EXPERTA. Ericsson conoce los distintos programas de fomento de la lectura que se han puesto en marcha en su país natal, Suecia. / M. D.
¿Por qué en la adolescencia se empieza a leer menos? ¿La lectura se ha convertido en un sacrificio y acaban abandonándola por pereza o por aburrimiento? Se trata de un problema que afecta cada vez más a los niños de toda Europa. El problema, según Kerstin Ericsson, directora de la Biblioteca Pública de Norrtälje en Suecia que visitó Ermua recientemente, es que los padres han perdido el hábito de leer con sus hijos.

«Es muy importante que los niños empiecen a leer lo antes posible porque va a ser determinante para toda su vida», asegura Ericsson. Según los datos del último informe PISA, el estudio de referencia sobre los sistemas educativos del mundo desarrollado, España ha descendido en sus niveles de lectura de 481 puntos de media en 2003 a 461, lo que le deja en el puesto 31 de 57 países, por detrás de Portugal, Italia, que habían obtenido hasta ahora peores resultados, y por debajo de la media alcanzada en el País Vasco que cuenta con 487 puntos. Suecia se posiciona en el puesto décimo de la tabla con 507 puntos.

Pese a los óptimos resultados alcanzados en Suecia, los últimos estudios revelan que los niños leen menos y no tan bien como antes. Un dato «alarmante» que ha significado la creación de planes para el fomento de la lectura en el ámbito familiar. «Hay que fomentar la lectura en casa porque en la mayoría de los casos es el propio adulto el que no lee y por tanto no puede dar ejemplo a sus hijos».

Recomendar libros destinados tanto a los nuevos padres como al propio niño, eso sí adaptado a su edad y personalidad, son algunas de las medidas que la biblioteca de la ciudad costera de Norrtälje desarrolla en colaboración con las guarderías del municipio.

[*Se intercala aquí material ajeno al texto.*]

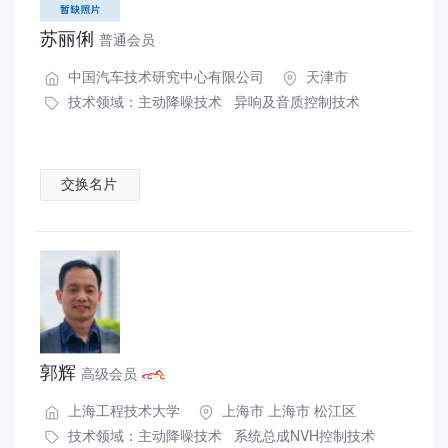
苏丽俐
普通会员
中国汽车技术研究中心有限公司
天津市
技术领域：
主动降噪技术
异响及音质控制技术
交换名片
郭辉
高级会员
上海工程技术大学
上海市 上海市 松江区
技术领域：
主动降噪技术
系统总成NVH控制技术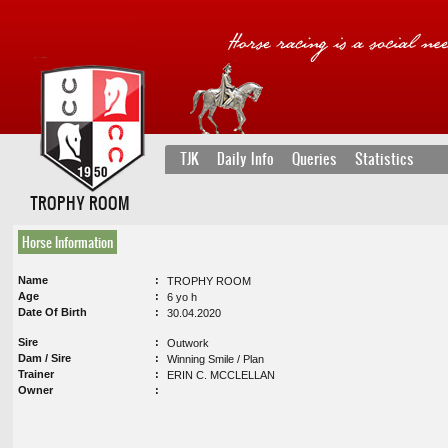
TJK
Daily Info
Queries
Statistics
TROPHY ROOM
Horse Information
Name
TROPHY ROOM
Age
6 yo h
Date Of Birth
30.04.2020
Sire
Outwork
Dam / Sire
Winning Smile / Plan
Trainer
ERIN C. MCCLELLAN
Owner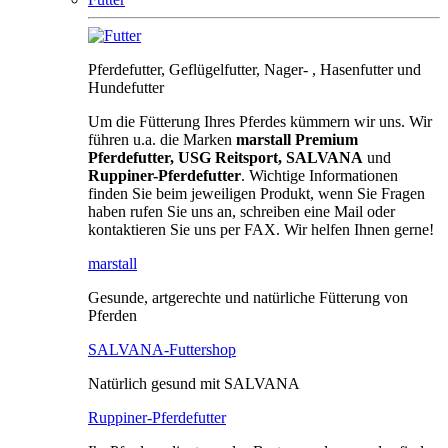
Pferdefutter, Geflügelfutter, Nager- , Hasenfutter und
Hundefutter
Um die Fütterung Ihres Pferdes kümmern wir uns. Wir
führen u.a. die Marken
marstall Premium
Pferdefutter, USG Reitsport, SALVANA
und
Ruppiner-Pferdefutter
. Wichtige Informationen
finden Sie beim jeweiligen Produkt, wenn Sie Fragen
haben rufen Sie uns an, schreiben eine Mail oder
kontaktieren Sie uns per FAX. Wir helfen Ihnen gerne!
marstall
Gesunde, artgerechte und natürliche Fütterung von
Pferden
SALVANA-Futtershop
Natürlich gesund mit SALVANA
Ruppiner-Pferdefutter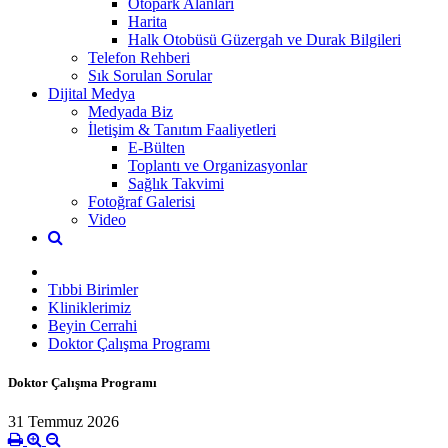
Otopark Alanları
Harita
Halk Otobüsü Güzergah ve Durak Bilgileri
Telefon Rehberi
Sık Sorulan Sorular
Dijital Medya
Medyada Biz
İletişim & Tanıtım Faaliyetleri
E-Bülten
Toplantı ve Organizasyonlar
Sağlık Takvimi
Fotoğraf Galerisi
Video
Tıbbi Birimler
Kliniklerimiz
Beyin Cerrahi
Doktor Çalışma Programı
Doktor Çalışma Programı
31 Temmuz 2026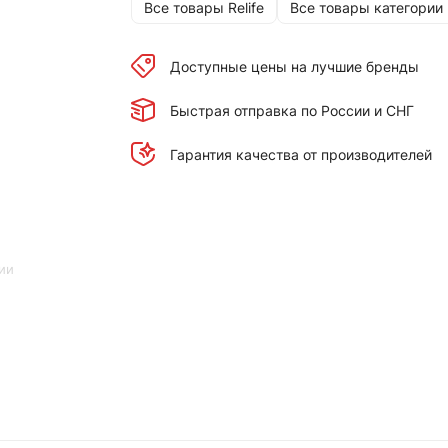
Все товары Relife
Все товары категории
Доступные цены на лучшие бренды
Быстрая отправка по России и СНГ
Гарантия качества от производителей
ии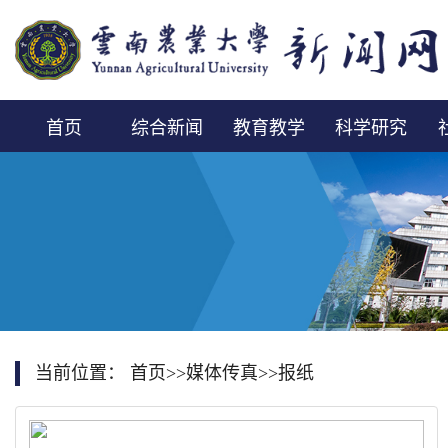
首页
综合新闻
教育教学
科学研究
当前位置：
首页
>>
媒体传真
>>
报纸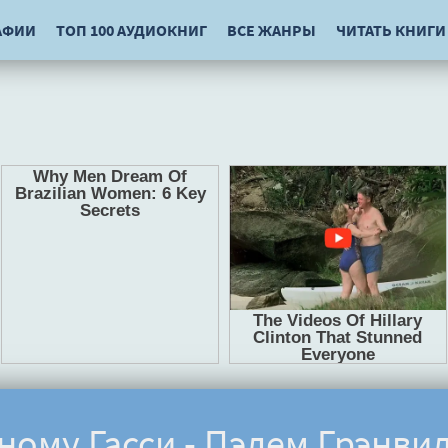
АФИИ
ТОП 100 АУДИОКНИГ
ВСЕ ЖАНРЫ
ЧИТАТЬ КНИГИ
ному Гасси - Пэлем Грэнвил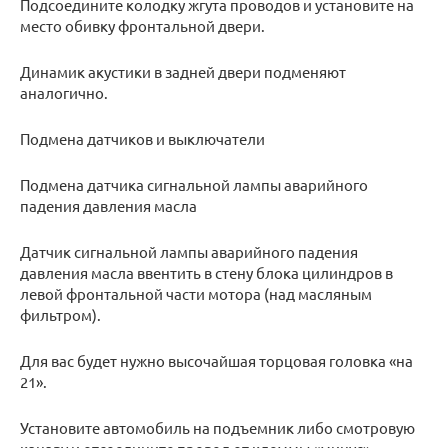
Подсоедините колодку жгута проводов и установите на
место обивку фронтальной двери.
Динамик акустики в задней двери подменяют
аналогично.
Подмена датчиков и выключатели
Подмена датчика сигнальной лампы аварийного
падения давления масла
Датчик сигнальной лампы аварийного падения
давления масла ввентить в стену блока цилиндров в
левой фронтальной части мотора (над масляным
фильтром).
Для вас будет нужно высочайшая торцовая головка «на
21».
Установите автомобиль на подъемник либо смотровую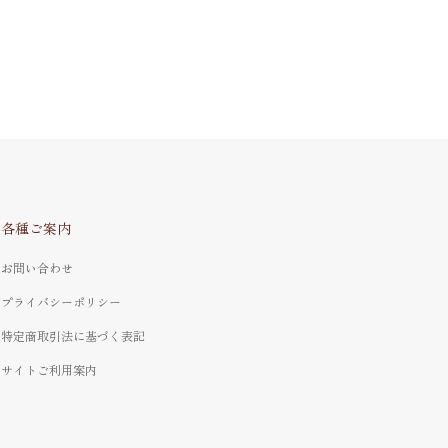
各種ご案内
お問い合わせ
プライバシーポリシー
特定商取引法に基づく表記
サイトご利用案内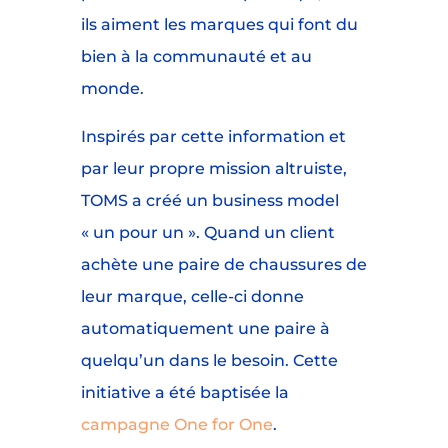
ils aiment les marques qui font du
bien à la communauté et au
monde.
Inspirés par cette information et
par leur propre mission altruiste,
TOMS a créé un business model
« un pour un ». Quand un client
achète une paire de chaussures de
leur marque, celle-ci donne
automatiquement une paire à
quelqu’un dans le besoin. Cette
initiative a été baptisée la
campagne One for One
.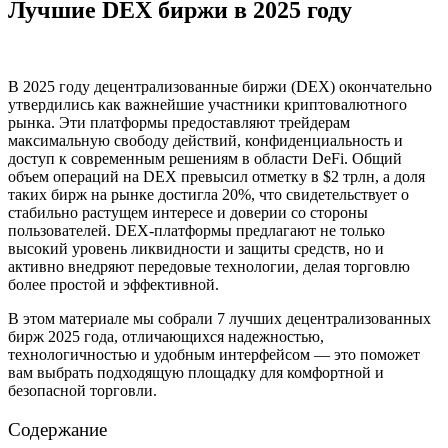
Лучшие DEX биржи в 2025 году
В 2025 году децентрализованные биржи (DEX) окончательно
утвердились как важнейшие участники криптовалютного
рынка. Эти платформы предоставляют трейдерам
максимальную свободу действий, конфиденциальность и
доступ к современным решениям в области DeFi. Общий
объем операций на DEX превысил отметку в $2 трлн, а доля
таких бирж на рынке достигла 20%, что свидетельствует о
стабильно растущем интересе и доверии со стороны
пользователей. DEX-платформы предлагают не только
высокий уровень ликвидности и защиты средств, но и
активно внедряют передовые технологии, делая торговлю
более простой и эффективной.
В этом материале мы собрали 7 лучших децентрализованных
бирж 2025 года, отличающихся надежностью,
технологичностью и удобным интерфейсом — это поможет
вам выбрать подходящую площадку для комфортной и
безопасной торговли.
Содержание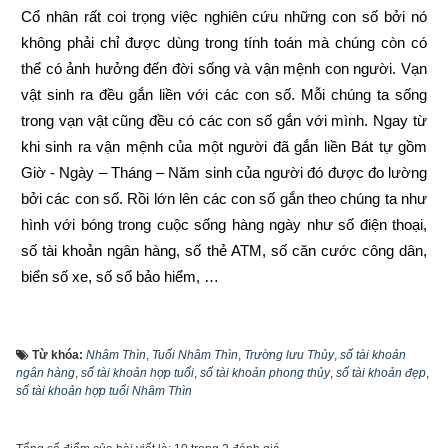
Cổ nhân rất coi trọng việc nghiên cứu những con số bởi nó 
không phải chỉ được dùng trong tính toán mà chúng còn có 
thể có ảnh hưởng đến đời sống và vận mệnh con người. Vạn 
vật sinh ra đều gắn liền với các con số. Mỗi chúng ta sống 
trong vạn vật cũng đều có các con số gắn với mình. Ngay từ 
khi sinh ra vận mệnh của một người đã gắn liền Bát tự gồm 
Giờ - Ngày – Tháng – Năm sinh của người đó được đo lường 
bởi các con số. Rồi lớn lên các con số gắn theo chúng ta như 
hình với bóng trong cuộc sống hàng ngày như số điện thoại, 
số tài khoản ngân hàng, số thẻ ATM, số căn cước công dân, 
biển số xe, số sổ bảo hiểm, …
Trước đây khi đăng ký tài khoản ngân hàng thì khách hàng 
được ngân hàng cấp số tài khoản ngẫu nhiên từ 7 đến 17 số 
Từ khóa:
Nhâm Thìn
,
Tuổi Nhâm Thìn
,
Trường lưu Thủy
,
số tài khoản
tùy thuộc vào từng ngân hàng, vì là ngẫu nhiên nên không 
ngân hàng
,
số tài khoản hợp tuổi
,
số tài khoản phong thủy
,
số tài khoản đẹp
,
số tài khoản hợp tuổi Nhâm Thìn
theo qui luật nào cả và rất khó nhớ. Tuy nhiên cùng với sự 
phát triển của công nghệ, từ năm 2021 hầu hết các ngân hàng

La biblioteca obsequia con un libro a cada recién nacido y a todos los que cumplen seis años. A través del juego los responsables de la sección infantil tratan de inculcar, no sólo el hábito de lectura, sino el respeto a los libros. «Los niños interpretan el papel de un libro y aprenden así que la biblioteca es un lugar divertido».

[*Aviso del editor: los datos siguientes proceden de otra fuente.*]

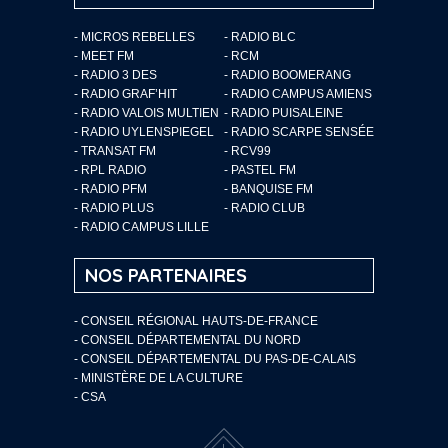
- MICROS REBELLES
- RADIO BLC
- MEET FM
- RCM
- RADIO 3 DES
- RADIO BOOMERANG
- RADIO GRAF’HIT
- RADIO CAMPUS AMIENS
- RADIO VALOIS MULTIEN
- RADIO PUISALEINE
- RADIO UYLENSPIEGEL
- RADIO SCARPE SENSÉE
- TRANSAT FM
- RCV99
- RPL RADIO
- PASTEL FM
- RADIO PFM
- BANQUISE FM
- RADIO PLUS
- RADIO CLUB
- RADIO CAMPUS LILLE
NOS PARTENAIRES
- CONSEIL RÉGIONAL HAUTS-DE-FRANCE
- CONSEIL DÉPARTEMENTAL DU NORD
- CONSEIL DÉPARTEMENTAL DU PAS-DE-CALAIS
- MINISTÈRE DE LA CULTURE
- CSA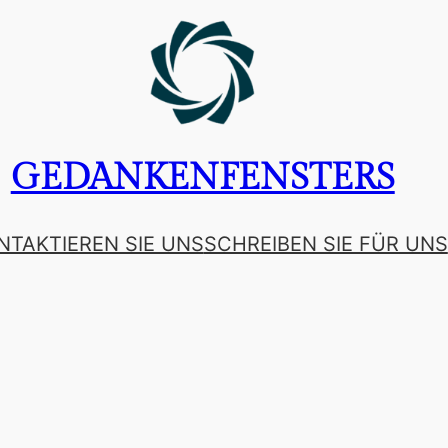
GEDANKENFENSTERS
NTAKTIEREN SIE UNS
SCHREIBEN SIE FÜR UNS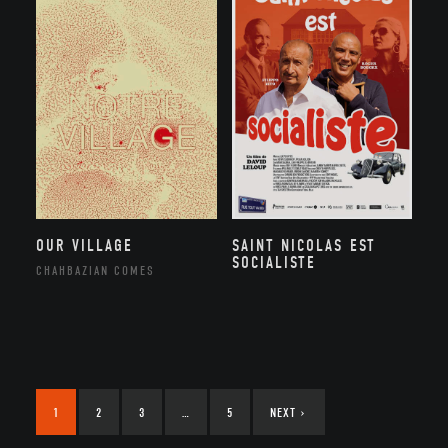
OUR VILLAGE
SAINT NICOLAS EST
SOCIALISTE
CHAHBAZIAN COMES
1
2
3
…
5
NEXT
›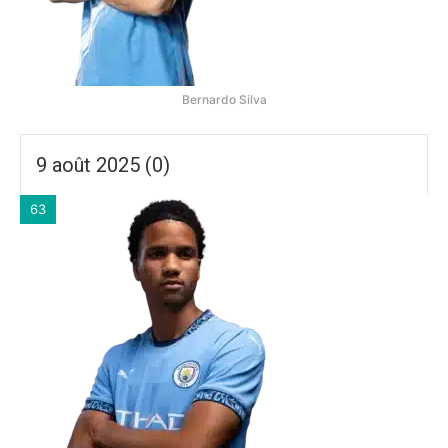
Bernardo Silva
9 août 2025 (0)
63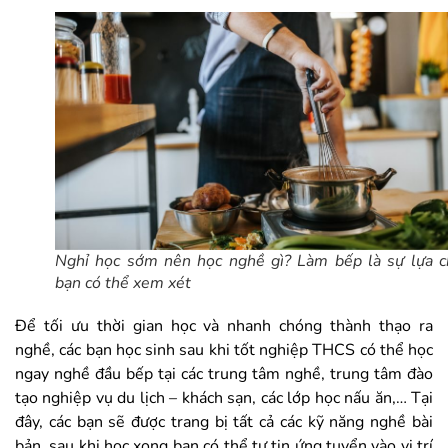
Nghỉ học sớm nên học nghề gì? Làm bếp là sự lựa 
bạn có thể xem xét
Để tối ưu thời gian học và nhanh chóng thành thạo ra
nghề, các bạn học sinh sau khi tốt nghiệp THCS có thể học
ngay nghề đầu bếp tại các trung tâm nghề, trung tâm đào
tạo nghiệp vụ du lịch – khách sạn, các lớp học nấu ăn,… Tại
đây, các bạn sẽ được trang bị tất cả các kỹ năng nghề bài
bản, sau khi học xong bạn có thể tự tin ứng tuyển vào vị trí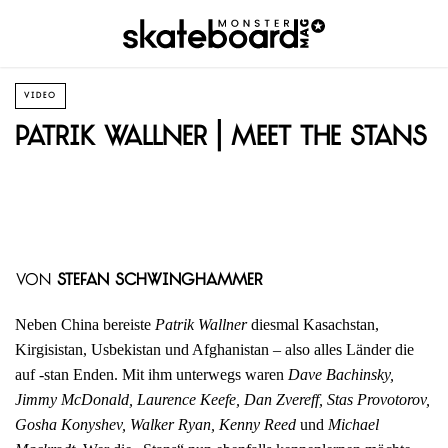
VIDEO
Patrik Wallner | Meet the Stans
von
Stefan Schwinghammer
Neben China bereiste
Patrik Wallner
diesmal Kasachstan,
Kirgisistan, Usbekistan und Afghanistan – also alles Länder die
auf -stan Enden. Mit ihm unterwegs waren
Dave Bachinsky,
Jimmy McDonald, Laurence Keefe, Dan Zvereff, Stas Provotorov,
Gosha Konyshev, Walker Ryan, Kenny Reed
und
Michael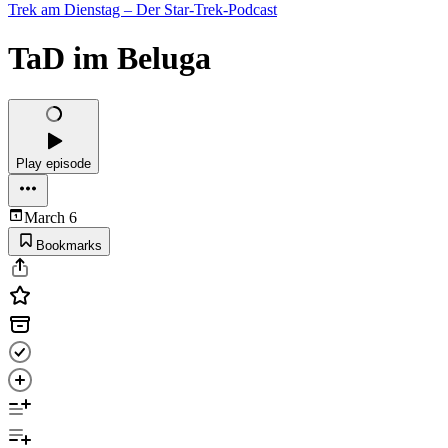
Trek am Dienstag – Der Star-Trek-Podcast
TaD im Beluga
Play episode
March 6
Bookmarks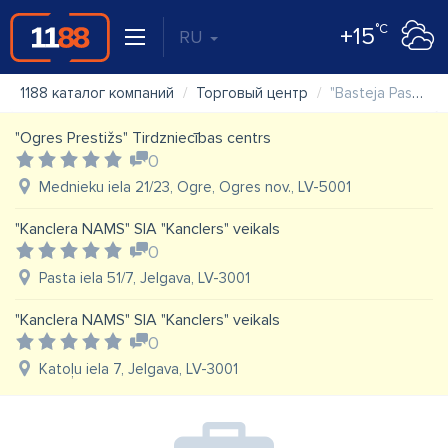
°C
+15
RU
1188 каталог компаний
Торговый центр
"Basteja Pasāža" SIA "Daksti"
"Ogres Prestižs" Tirdzniecības centrs
0
Mednieku iela 21/23, Ogre, Ogres nov., LV-5001
"Kanclera NAMS" SIA "Kanclers" veikals
0
Pasta iela 51/7, Jelgava, LV-3001
"Kanclera NAMS" SIA "Kanclers" veikals
0
Katoļu iela 7, Jelgava, LV-3001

Para lograr que los más pequeños se interesen por la lectura, el sistema sueco ha puesto el énfasis en los niños de entre 2 y 4 años de edad. Uno de los proyectos que se están desarrollando en estos momentos en muchos municipios suecos y que en Norrtälje se implantará en otoño, es el depositar en los aledaños de las Guarderías un lote de libros en bolsas para que los padres con niños menores de cuatro años puedan tomarlos prestados y devolverlos una vez leídos. El flujo de intercambio es continuo y en municipios con muchos inmigrantes, como es el caso de Norrtälje, se incluye algún ejemplar en otros idiomas dada la importancia de que «el niño mantenga la lengua materna sin descuidar la segunda: el sueco».

Biblioteca de 24 horas

Una buena biblioteca para los estudiantes adultos también es importante, por ello su municipio, junto a otros tres en el Estado, ofrece servicio de 24 horas. Desde hace siete años y en colaboración con el Gobierno que financia el proyecto con 100.000 euros, los estudiantes pueden estudiar a cualquier hora del día. Con el pago de una fianza de 10 euros tienen acceso a un aula anexo a la biblioteca y que cuenta con varios ordenadores.

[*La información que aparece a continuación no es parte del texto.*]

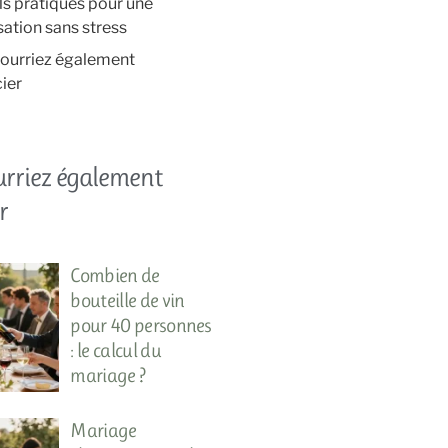
ls pratiques pour une
ation sans stress
ourriez également
ier
urriez également
r
Combien de
bouteille de vin
pour 40 personnes
: le calcul du
mariage ?
Mariage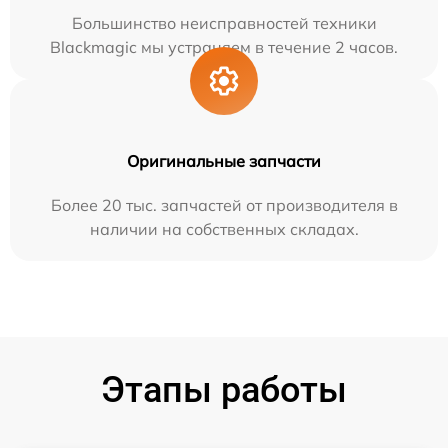
Большинство неисправностей техники
Blackmagic мы устраняем в течение 2 часов.
Оригинальные запчасти
Более 20 тыс. запчастей от производителя в
наличии на собственных складах.
Этапы работы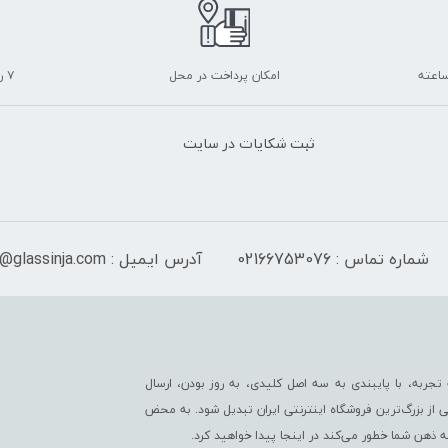
امکان پرداخت در محل
۷ روز ضمانت بازگشت
ثبت شکایات در سایت
شماره تماس : 02166753076
آدرس ایمیل : info@glassinja.com
تجربه، با پایبندی به سه اصل کلیدی، به روز بودن، ارسال
 از بزرگ‌ترین فروشگاه اینترنتی ایران تبدیل شود. به محض
به ذهن شما خطور می‌کند در اینجا پیدا خواهید کرد.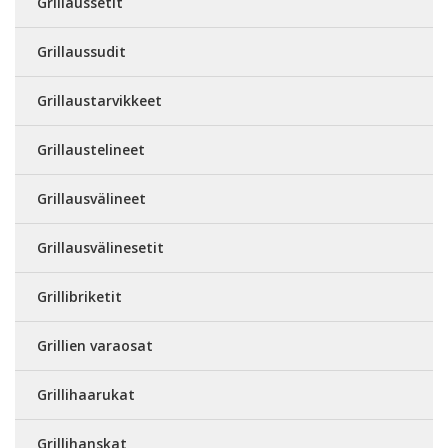
Grillaussetit
Grillaussudit
Grillaustarvikkeet
Grillaustelineet
Grillausvälineet
Grillausvälinesetit
Grillibriketit
Grillien varaosat
Grillihaarukat
Grillihanskat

Ericsson, que importó de Benidorm la idea de las bibliotecas en las playas como ocio alternativo, apuesta por las bibliotecas vivas y que integren a los inmigrantes a través de la literatura en diversos idiomas.

Por otra parte y dada la dispersión territorial en Suecia, los bibliobuses se han convertido en el mejor instrumento para acercar la lectura a todos los rincones del Estado. El de Norrtälje hace 115 paradas al mes y visita 15 escuelas rurales.

Una de las mayores peculiaridades de las bibliotecas suecas es la existencia de muchas zonas diferenciadas. Un espacio destinado al consumidor, otro que ofrece información a los nuevos empresarios, una cafetería o una zona sobre la UE. Ideas que tarde o temprano llegarán al País Vasco, como también lo hará la moda de los audiolibros, que ocupan un lugar destacado en las gasolineras suecas. «Lo importante es que lean, aunque sea escuchando».